Ensure to Install DeepSpeech2 system first. One of the Implementations for DeepSpeech2 can be find here. This project is developed based on the DeepSpeech2 project based on PaddlePaddle. The paper of DeepSpeech2 is "Deep Speech 2 : End-to-End Speech Recognition in English and Mandarin". The project supports for training and prediction under Windows, Linux, and support for development board reasoning predictions such as NVIDIA Jetson.

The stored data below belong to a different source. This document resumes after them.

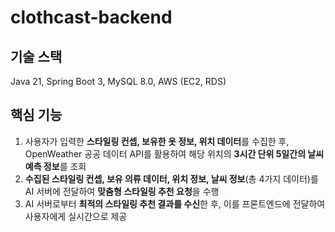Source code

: # clothcast-backend

## 기술 스택
Java 21, Spring Boot 3, MySQL 8.0, AWS (EC2, RDS)

## 핵심 기능
1. 사용자가 입력한 **스타일링 컨셉, 보유한 옷 정보, 위치 데이터**를 수집한 후, OpenWeather 공공 데이터 API를 활용하여 해당 위치의 **3시간 단위 5일간의 날씨 예측 정보**를 조회
2. **수집된 스타일링 컨셉, 보유 의류 데이터, 위치 정보, 날씨 정보**(총 4가지 데이터)를 AI 서버에 전달하여 **맞춤형 스타일링 추천 요청**을 수행
3. AI 서버로부터 **최적의 스타일링 추천 결과를 수신**한 후, 이를 프론트엔드에 전달하여 사용자에게 실시간으로 제공
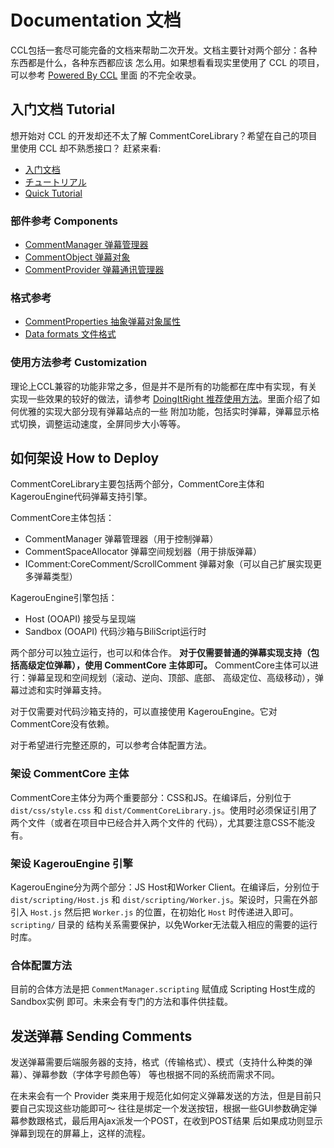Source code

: # Documentation 文档

CCL包括一套尽可能完备的文档来帮助二次开发。文档主要针对两个部分：各种东西都是什么，各种东西都应该
怎么用。如果想看看现实里使用了 CCL 的项目，可以参考 [Powered By CCL](PoweredByCCL.md) 里面
的不完全收录。

## 入门文档 Tutorial
想开始对 CCL 的开发却还不太了解 CommentCoreLibrary？希望在自己的项目里使用 CCL 却不熟悉接口？
赶紧来看:
- [入门文档](Tutorial.zh_CN.md)
- [チュートリアル](Tutorial.ja_JP.md)
- [Quick Tutorial](Tutorial.md)

### 部件参考 Components

- [CommentManager 弹幕管理器](CommentManager.md)
- [CommentObject 弹幕对象](CommentObject.md)
- [CommentProvider 弹幕通讯管理器](CommentProvider.md)

### 格式参考
- [CommentProperties 抽象弹幕对象属性](CommentProperties.md)
- [Data formats 文件格式](data-formats/)

### 使用方法参考 Customization
理论上CCL兼容的功能非常之多，但是并不是所有的功能都在库中有实现，有关实现一些效果的较好的做法，请参考
[DoingItRight 推荐使用方法](DoingItRight.md)。里面介绍了如何优雅的实现大部分现有弹幕站点的一些
附加功能，包括实时弹幕，弹幕显示格式切换，调整运动速度，全屏同步大小等等。

## 如何架设 How to Deploy
CommentCoreLibrary主要包括两个部分，CommentCore主体和KagerouEngine代码弹幕支持引擎。

CommentCore主体包括：
- CommentManager 弹幕管理器（用于控制弹幕）
- CommentSpaceAllocator 弹幕空间规划器（用于排版弹幕）
- IComment:CoreComment/ScrollComment 弹幕对象（可以自己扩展实现更多弹幕类型）

KagerouEngine引擎包括：
- Host (OOAPI) 接受与呈现端
- Sandbox (OOAPI) 代码沙箱与BiliScript运行时

两个部分可以独立运行，也可以和体合作。 **对于仅需要普通的弹幕实现支持（包括高级定位弹幕），使用 
CommentCore 主体即可。** CommentCore主体可以进行：弹幕呈现和空间规划（滚动、逆向、顶部、底部、
高级定位、高级移动），弹幕过滤和实时弹幕支持。

对于仅需要对代码沙箱支持的，可以直接使用  KagerouEngine。它对 CommentCore没有依赖。

对于希望进行完整还原的，可以参考合体配置方法。

### 架设 CommentCore 主体
CommentCore主体分为两个重要部分：CSS和JS。在编译后，分别位于`dist/css/style.css` 和 
`dist/CommentCoreLibrary.js`。使用时必须保证引用了两个文件（或者在项目中已经合并入两个文件的
代码），尤其要注意CSS不能没有。

### 架设 KagerouEngine 引擎
KagerouEngine分为两个部分：JS Host和Worker Client。在编译后，分别位于 
`dist/scripting/Host.js` 和 `dist/scripting/Worker.js`。架设时，只需在外部引入 
`Host.js` 然后把 `Worker.js` 的位置，在初始化 `Host` 时传递进入即可。`scripting/` 目录的
结构关系需要保护，以免Worker无法载入相应的需要的运行时库。

### 合体配置方法
目前的合体方法是把 `CommentManager.scripting` 赋值成 Scripting Host生成的 Sandbox实例
即可。未来会有专门的方法和事件供挂载。

## 发送弹幕 Sending Comments 
发送弹幕需要后端服务器的支持，格式（传输格式）、模式（支持什么种类的弹幕）、弹幕参数（字体字号颜色等）
等也根据不同的系统而需求不同。

在未来会有一个 Provider 类来用于规范化如何定义弹幕发送的方法，但是目前只要自己实现这些功能即可～
往往是绑定一个发送按钮，根据一些GUI参数确定弹幕参数跟格式，最后用Ajax派发一个POST，在收到POST结果
后如果成功则显示弹幕到现在的屏幕上，这样的流程。

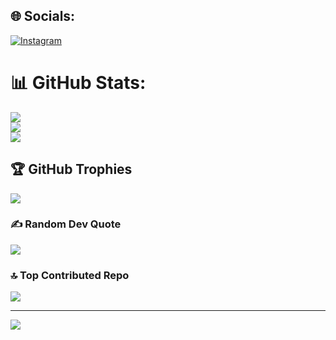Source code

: 
## 🌐 Socials:
[![Instagram](https://img.shields.io/badge/Instagram-%23E4405F.svg?logo=Instagram&logoColor=white)](https://instagram.com/acepwahyu_) 


# 📊 GitHub Stats:
![](https://github-readme-stats.vercel.app/api?username=acepW&theme=radical&hide_border=false&include_all_commits=true&count_private=true)<br/>
![](https://github-readme-streak-stats.herokuapp.com/?user=acepW&theme=radical&hide_border=false)<br/>
![](https://github-readme-stats.vercel.app/api/top-langs/?username=acepW&theme=radical&hide_border=false&include_all_commits=true&count_private=true&layout=compact)

## 🏆 GitHub Trophies
![](https://github-profile-trophy.vercel.app/?username=acepW&theme=radical&no-frame=false&no-bg=true&margin-w=4)

### ✍️ Random Dev Quote
![](https://quotes-github-readme.vercel.app/api?type=vetical&theme=radical)

### 🔝 Top Contributed Repo
![](https://github-contributor-stats.vercel.app/api?username=acepW&limit=5&theme=radical&combine_all_yearly_contributions=true)

---
[![](https://visitcount.itsvg.in/api?id=acepW&icon=10&color=6)](https://visitcount.itsvg.in)

<!-- Proudly created with GPRM ( https://gprm.itsvg.in ) -->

Please copy files: sadversarial_tools.py, nsga3based.py and adversarial_model.py into the DeepSpeech2 project directory. Now create and run an attack:
python nsga3based.py
We use this script to recognized the audio by DeepSpeech2 in roder to verify that the attack succeeded:
python recognization.py
We encourage readers to listen to our chinese audio adversarial examples and the original one in the attacking_samples directory.
The chinese_audio.wav
will be recognized as "想听歌曲父亲"
and adversarial_audio.wav
will be recognized as "想听歌曲母亲"
by the DeepSpeech2 system.
ctcloss: 0.94573337
final_text decoded as: 想听歌曲母亲
Audio similarity to input: 0.9966
The chinese_audio_phrase.wav
will be recognized as "可怜好哦"
and adversarial_audio_phrase.wav
will be recognized as "取款机"
by the DeepSpeech2 system.
ctcloss: 11.0739765
final_text decoded as: 取款机
Audio similarity to input: 0.8445